How do you prove by definition that the function f(x)= x^2 sin (1/x) is continuous at x=0?

2 Answers
Dec 30, 2017

Not continuous

Explanation:

This function as is, is not continuous at x_0=0 because it is not defined there.

D_f={xinRR:x!=0} = RR* = (-oo,0)uu(0,+oo)

This function would be continuous for example,

f(x) = {(x^2sin(1/x)", "x!=0),(0" , "x=0):}

Dec 31, 2017

If you re-define the function as Jim suggested, then it would be continuous at x=0 and this can be proven as show below.

Explanation:

We must show that lim_{x->0}f(x)=f(0)=0.

Method 1 (use the epsilon/delta definition of a limit):

Let epsilon>0 be given (this represents an arbitrarily small distance that we'd like the function outputs to be to the limit 0 if x is sufficiently close to 0).

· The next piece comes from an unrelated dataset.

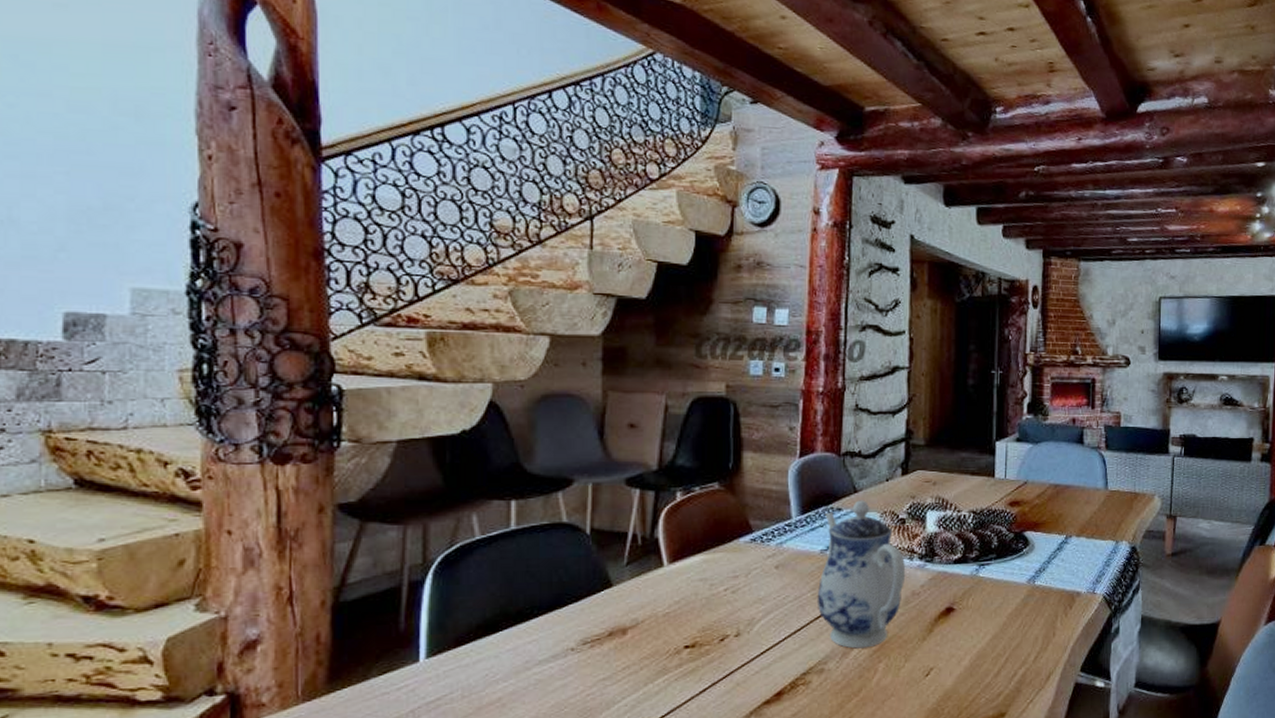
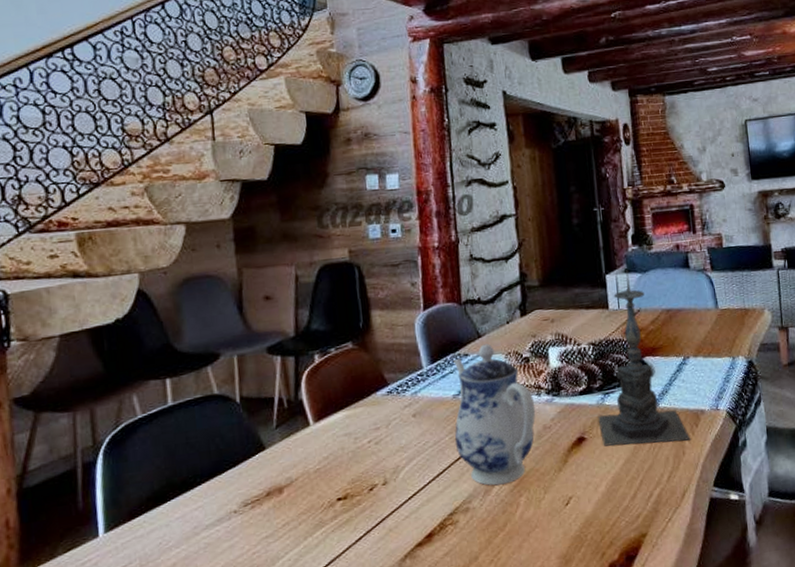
candle holder: none [970,439,1063,622] -> present [598,270,691,447]

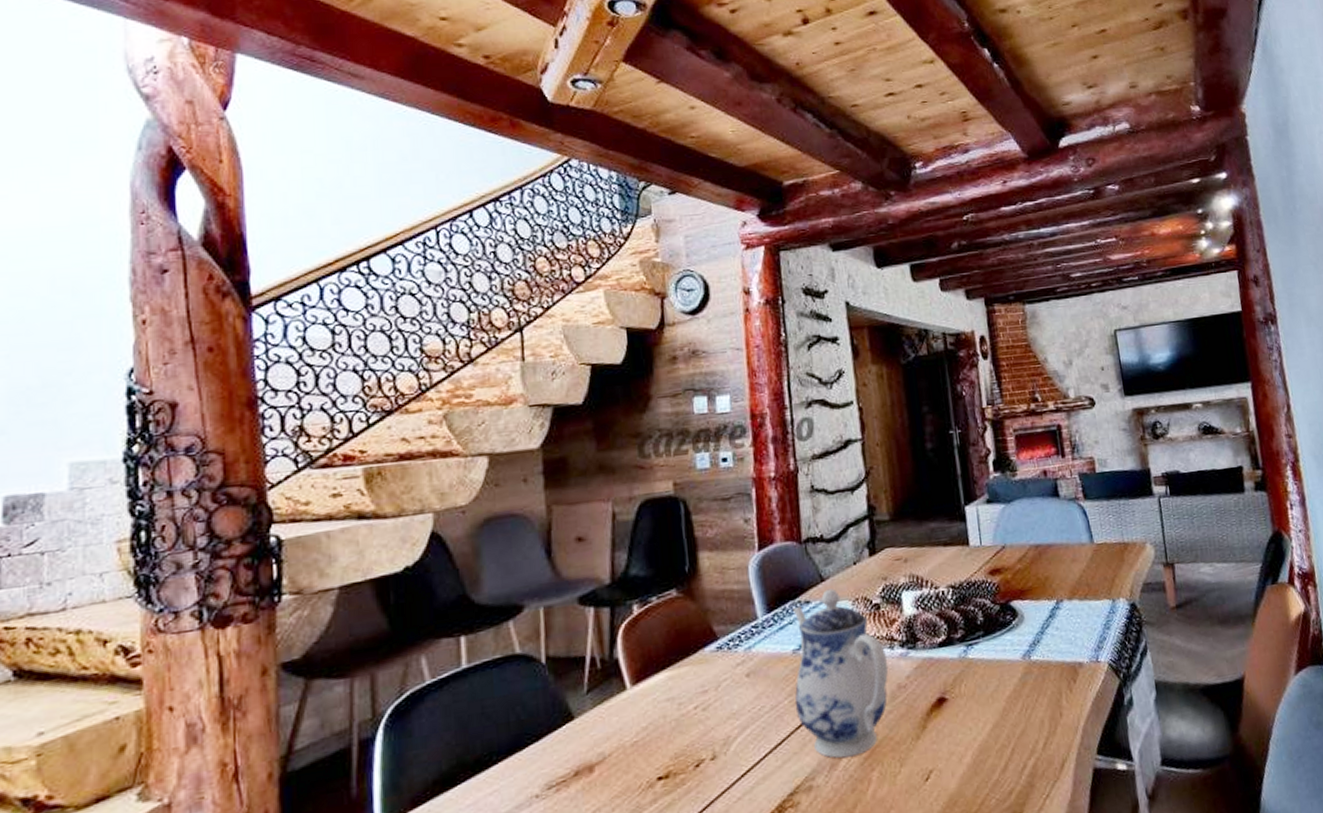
candle holder: present [598,270,691,447] -> none [960,500,1069,708]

Choose delta=sqrt(epsilon)>0 (this represents the measure of "sufficiently close" and is chosen this way to make the algebra below work out nicely).

Suppose |x-0| < delta so that -sqrt(epsilon) < x < sqrt(epsilon). Then 0 leq x^{2} < (sqrt(epsilon))^{2}=epsilon and |x^{2}sin(1/x)| < epsilon (when x!=0), since -1 <= sin(1/x) <= 1 for all x!=0 (also note that |f(0)|=0<epsilon).

But this means that |f(x)-0|< epsilon for all x such that |x-0| < delta and we have shown that lim_{x->0}f(x)=f(0)=0, making f continuous at x=0.

Method 2 (use the Squeeze Theorem ):

The facts that -1 <= sin(1/x) <=1 for all x!=0 and f(0)=0 imply that -x^{2} <= f(x) <= x^{2} for all x. Since lim_{x->0}x^{2}=0 and lim_{x->0}(-x^{2})=0, it follows that lim_{x->0}f(x)=0=f(0) by the Squeeze Theorem.